The jobless rate in Australia has dropped to 5.1 per cent, which is the lowest it’s been since the pandemic struck.

The solid figures are a welcome relief now that the JobKeeper payments, which were obviously designed to limit the damage of COVID on jobs, have ended.

In May, there were 97,500 new full-time jobs and 17,700 new part-time jobs.

Treasurer Josh Frydenberg was quick to trumpet the figures after his government’s JobKeeper and JobSeeker schemes.

“After the first recession in nearly 30 years, the Australian economy is roaring back, bigger, stronger, and leading the world,” he told Australian Financial Review.

Futures markets have shortened their expectations of an RBA rate rise in the wake of the new unemployment figures.

ANZ head of Australian economics David Plank spoke to AFR.

“If the likelihood of a move in 2024 is increasing, then a move earlier is also more possible,” he said.

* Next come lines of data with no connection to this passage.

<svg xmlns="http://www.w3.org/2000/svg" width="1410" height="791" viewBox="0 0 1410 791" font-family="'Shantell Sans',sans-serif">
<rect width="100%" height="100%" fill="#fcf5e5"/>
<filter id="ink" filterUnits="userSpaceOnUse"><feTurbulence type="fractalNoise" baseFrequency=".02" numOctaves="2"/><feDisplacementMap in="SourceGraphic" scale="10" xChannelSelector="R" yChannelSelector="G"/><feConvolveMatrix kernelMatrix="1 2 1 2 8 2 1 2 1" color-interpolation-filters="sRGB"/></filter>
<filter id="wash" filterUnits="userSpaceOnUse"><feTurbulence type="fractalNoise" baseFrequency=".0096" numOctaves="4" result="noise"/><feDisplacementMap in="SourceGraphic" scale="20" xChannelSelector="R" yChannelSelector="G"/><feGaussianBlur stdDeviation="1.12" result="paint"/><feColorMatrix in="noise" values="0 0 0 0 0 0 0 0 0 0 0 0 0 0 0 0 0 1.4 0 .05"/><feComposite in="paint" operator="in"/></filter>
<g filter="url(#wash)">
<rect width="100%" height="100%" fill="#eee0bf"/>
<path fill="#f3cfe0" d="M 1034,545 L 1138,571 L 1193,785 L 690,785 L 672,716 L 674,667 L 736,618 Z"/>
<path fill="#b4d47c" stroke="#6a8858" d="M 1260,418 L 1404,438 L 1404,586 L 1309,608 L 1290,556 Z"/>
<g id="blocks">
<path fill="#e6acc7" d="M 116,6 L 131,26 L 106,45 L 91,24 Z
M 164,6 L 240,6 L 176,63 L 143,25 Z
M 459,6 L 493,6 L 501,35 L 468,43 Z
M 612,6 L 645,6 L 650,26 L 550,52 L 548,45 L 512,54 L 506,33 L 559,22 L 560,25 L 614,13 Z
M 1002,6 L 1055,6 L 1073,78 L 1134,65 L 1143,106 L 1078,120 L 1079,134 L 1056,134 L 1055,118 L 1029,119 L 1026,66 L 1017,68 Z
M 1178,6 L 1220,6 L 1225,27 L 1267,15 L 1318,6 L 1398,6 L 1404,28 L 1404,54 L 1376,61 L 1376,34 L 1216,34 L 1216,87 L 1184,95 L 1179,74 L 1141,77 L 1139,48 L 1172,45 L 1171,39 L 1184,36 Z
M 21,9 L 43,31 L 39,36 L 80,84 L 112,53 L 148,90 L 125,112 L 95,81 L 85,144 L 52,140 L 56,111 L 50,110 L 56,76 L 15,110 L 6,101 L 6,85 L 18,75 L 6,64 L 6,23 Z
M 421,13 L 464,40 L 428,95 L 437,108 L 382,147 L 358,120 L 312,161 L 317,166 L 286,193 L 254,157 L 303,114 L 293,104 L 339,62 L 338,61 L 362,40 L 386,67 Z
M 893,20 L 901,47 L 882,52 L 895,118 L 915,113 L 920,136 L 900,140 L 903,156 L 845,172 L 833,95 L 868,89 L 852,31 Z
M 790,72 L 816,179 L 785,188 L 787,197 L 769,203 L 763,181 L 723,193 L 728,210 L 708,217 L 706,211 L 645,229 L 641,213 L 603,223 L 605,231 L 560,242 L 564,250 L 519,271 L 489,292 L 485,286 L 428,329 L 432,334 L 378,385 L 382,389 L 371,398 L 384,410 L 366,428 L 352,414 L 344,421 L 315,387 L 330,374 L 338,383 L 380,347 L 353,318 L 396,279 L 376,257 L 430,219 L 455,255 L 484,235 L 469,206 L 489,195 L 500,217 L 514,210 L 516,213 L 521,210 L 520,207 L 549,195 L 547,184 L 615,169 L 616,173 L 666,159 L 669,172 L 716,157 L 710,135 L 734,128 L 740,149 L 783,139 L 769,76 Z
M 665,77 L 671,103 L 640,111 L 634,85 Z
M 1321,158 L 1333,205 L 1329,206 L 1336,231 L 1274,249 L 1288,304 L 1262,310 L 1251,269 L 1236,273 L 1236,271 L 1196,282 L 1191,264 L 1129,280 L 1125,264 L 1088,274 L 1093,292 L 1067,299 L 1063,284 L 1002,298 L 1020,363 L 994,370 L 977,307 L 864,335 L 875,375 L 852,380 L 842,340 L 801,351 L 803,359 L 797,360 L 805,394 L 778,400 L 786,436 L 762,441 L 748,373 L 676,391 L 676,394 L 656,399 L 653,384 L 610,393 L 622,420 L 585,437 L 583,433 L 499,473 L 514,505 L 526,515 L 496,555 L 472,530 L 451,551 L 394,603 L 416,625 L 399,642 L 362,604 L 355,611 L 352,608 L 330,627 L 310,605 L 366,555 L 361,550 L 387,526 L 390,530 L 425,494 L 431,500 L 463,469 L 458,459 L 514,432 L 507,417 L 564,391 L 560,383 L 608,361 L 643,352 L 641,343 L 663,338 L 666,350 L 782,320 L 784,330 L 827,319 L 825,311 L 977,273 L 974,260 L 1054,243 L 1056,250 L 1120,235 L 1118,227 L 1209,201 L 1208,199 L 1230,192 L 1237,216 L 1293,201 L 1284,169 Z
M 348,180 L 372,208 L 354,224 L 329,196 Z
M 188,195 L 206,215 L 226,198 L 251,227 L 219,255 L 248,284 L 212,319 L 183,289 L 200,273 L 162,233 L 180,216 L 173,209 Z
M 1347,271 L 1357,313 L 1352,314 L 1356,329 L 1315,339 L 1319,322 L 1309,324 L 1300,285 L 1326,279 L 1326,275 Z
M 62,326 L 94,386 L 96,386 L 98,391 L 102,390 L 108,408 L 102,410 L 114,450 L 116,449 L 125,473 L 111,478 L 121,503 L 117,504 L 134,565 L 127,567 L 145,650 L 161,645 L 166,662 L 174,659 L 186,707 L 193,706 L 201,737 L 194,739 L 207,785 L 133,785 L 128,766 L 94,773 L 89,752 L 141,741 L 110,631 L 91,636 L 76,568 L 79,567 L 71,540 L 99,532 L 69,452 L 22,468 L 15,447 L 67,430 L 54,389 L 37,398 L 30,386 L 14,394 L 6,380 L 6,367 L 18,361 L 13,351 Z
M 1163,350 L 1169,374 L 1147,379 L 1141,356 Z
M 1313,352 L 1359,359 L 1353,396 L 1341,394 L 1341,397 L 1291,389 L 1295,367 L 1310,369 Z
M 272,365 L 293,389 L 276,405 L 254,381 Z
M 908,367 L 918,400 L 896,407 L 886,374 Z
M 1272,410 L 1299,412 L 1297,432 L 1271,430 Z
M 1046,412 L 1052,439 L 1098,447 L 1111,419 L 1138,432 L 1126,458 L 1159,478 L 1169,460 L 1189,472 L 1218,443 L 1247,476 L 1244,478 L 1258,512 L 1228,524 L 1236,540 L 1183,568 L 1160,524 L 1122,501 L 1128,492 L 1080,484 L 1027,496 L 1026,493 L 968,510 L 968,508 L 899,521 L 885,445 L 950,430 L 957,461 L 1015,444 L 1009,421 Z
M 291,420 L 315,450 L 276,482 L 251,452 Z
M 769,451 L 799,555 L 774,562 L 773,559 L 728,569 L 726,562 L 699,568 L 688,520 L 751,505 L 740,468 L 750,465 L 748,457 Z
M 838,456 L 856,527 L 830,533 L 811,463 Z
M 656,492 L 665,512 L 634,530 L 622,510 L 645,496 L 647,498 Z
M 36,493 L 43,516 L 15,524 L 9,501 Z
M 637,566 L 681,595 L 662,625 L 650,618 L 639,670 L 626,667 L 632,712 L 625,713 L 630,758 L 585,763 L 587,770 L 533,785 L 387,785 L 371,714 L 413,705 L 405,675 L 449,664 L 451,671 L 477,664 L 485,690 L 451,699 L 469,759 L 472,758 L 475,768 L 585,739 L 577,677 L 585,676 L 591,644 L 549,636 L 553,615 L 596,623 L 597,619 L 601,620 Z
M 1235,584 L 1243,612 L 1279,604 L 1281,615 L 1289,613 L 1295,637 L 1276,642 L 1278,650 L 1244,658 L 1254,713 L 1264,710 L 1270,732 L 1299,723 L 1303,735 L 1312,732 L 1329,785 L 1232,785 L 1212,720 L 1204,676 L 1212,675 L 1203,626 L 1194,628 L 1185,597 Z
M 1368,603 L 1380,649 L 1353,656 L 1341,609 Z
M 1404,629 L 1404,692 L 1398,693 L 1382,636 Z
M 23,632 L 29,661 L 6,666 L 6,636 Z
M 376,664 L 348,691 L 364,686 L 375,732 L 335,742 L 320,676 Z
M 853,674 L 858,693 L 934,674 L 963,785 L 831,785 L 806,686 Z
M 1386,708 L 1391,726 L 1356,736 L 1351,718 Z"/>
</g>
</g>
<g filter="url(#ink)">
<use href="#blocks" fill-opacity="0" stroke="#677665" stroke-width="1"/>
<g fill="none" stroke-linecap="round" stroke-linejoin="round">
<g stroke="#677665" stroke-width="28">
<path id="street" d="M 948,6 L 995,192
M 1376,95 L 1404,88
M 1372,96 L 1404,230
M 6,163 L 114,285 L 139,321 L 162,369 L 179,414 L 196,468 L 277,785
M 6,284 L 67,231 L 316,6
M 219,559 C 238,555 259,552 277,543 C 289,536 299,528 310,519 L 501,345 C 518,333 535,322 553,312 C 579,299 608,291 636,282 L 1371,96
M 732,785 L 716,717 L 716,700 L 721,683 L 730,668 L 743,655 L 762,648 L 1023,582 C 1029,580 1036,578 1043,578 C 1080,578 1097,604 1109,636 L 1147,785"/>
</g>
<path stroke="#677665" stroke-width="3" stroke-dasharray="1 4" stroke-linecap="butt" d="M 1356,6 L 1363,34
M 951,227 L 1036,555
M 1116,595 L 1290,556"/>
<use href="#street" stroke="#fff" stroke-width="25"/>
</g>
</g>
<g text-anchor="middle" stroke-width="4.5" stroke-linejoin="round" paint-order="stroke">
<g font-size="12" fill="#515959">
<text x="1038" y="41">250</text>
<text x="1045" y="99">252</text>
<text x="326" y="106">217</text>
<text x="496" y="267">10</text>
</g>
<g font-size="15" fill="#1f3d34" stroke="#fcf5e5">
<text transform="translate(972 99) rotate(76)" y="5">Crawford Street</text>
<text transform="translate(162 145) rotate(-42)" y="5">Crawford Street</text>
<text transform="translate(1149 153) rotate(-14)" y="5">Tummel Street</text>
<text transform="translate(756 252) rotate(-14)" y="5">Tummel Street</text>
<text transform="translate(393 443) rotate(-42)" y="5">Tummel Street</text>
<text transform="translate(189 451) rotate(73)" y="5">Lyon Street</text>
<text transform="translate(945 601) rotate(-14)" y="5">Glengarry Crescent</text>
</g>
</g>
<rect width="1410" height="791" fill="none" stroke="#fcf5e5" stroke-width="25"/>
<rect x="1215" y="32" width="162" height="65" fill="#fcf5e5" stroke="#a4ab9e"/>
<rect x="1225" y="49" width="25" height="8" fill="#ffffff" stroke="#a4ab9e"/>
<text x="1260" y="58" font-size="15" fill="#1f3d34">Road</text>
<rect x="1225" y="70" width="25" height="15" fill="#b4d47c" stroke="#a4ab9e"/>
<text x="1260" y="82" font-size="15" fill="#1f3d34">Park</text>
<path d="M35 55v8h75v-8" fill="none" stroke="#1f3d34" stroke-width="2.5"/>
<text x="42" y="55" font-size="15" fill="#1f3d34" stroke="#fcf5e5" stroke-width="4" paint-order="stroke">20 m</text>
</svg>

“So we do think the shift in Lowe’s wording around forward guidance is deliberate.”

Mr Plank is referring to a change in RBA governor Philip Lowe’s language regarding rate increases this week, shifting from “unlikely until 2024 at the earliest” to “still some way off”.

The recent two-week lockdown in Victoria has not been included in the latest figures and that’s expected to show up and strike a blow to the June unemployment numbers.